[Saved entries]

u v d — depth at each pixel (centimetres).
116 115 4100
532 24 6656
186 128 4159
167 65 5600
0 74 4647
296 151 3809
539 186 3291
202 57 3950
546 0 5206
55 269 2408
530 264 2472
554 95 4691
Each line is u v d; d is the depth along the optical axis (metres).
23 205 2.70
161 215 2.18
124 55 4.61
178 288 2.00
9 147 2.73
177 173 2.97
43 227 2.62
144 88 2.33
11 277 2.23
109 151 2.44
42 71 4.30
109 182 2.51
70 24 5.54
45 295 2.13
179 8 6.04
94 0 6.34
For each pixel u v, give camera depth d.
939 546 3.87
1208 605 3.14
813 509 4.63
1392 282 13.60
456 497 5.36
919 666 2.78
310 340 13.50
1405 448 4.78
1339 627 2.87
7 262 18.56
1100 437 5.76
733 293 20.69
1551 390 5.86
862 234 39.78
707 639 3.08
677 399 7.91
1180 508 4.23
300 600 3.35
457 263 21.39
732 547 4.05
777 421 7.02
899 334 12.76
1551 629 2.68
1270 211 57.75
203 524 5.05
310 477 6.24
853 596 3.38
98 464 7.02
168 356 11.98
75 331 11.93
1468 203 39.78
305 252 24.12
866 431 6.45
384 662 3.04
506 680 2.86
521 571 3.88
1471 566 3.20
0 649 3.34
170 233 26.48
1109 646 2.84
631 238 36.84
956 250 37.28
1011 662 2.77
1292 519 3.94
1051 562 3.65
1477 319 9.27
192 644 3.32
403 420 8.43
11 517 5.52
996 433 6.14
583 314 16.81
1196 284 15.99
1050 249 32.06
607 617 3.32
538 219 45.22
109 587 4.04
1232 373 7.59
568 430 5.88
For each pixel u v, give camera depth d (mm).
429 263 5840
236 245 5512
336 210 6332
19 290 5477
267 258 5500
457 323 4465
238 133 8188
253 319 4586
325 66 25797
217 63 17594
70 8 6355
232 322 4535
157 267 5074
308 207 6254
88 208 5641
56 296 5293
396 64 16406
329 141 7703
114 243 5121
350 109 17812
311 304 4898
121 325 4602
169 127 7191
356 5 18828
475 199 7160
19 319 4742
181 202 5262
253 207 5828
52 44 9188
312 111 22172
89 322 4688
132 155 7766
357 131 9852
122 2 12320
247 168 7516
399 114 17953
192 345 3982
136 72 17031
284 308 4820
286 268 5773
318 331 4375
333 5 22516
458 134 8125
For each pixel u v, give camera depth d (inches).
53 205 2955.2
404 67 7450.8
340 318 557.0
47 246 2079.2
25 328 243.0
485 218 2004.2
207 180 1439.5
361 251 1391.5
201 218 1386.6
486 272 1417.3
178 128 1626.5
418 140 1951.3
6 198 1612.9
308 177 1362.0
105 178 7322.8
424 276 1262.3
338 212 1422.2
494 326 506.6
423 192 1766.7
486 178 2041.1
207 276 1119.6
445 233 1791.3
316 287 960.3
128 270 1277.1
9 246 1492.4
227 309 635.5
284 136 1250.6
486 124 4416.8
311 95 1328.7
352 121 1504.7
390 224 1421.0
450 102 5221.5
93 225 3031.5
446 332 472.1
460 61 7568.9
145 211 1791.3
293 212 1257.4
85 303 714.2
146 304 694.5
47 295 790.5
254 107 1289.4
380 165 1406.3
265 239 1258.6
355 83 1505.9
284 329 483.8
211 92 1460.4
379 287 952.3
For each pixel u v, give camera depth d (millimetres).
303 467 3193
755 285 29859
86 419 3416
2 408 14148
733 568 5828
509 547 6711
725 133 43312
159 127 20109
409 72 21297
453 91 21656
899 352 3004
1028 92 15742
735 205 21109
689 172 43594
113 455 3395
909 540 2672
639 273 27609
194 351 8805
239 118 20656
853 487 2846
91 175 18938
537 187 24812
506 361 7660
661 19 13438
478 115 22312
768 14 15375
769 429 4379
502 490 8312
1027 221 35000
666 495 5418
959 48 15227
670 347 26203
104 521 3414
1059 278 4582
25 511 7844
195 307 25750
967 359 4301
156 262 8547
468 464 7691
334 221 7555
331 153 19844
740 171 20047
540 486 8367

Task details
For each line in the records that contains the word "camera", make a copy.

Your solution
For each pixel u v, give camera depth d.
For each pixel u v, give camera depth d (mm).
For each pixel u v, give camera depth d (inches).
For each pixel u v, give camera depth d (millimetres).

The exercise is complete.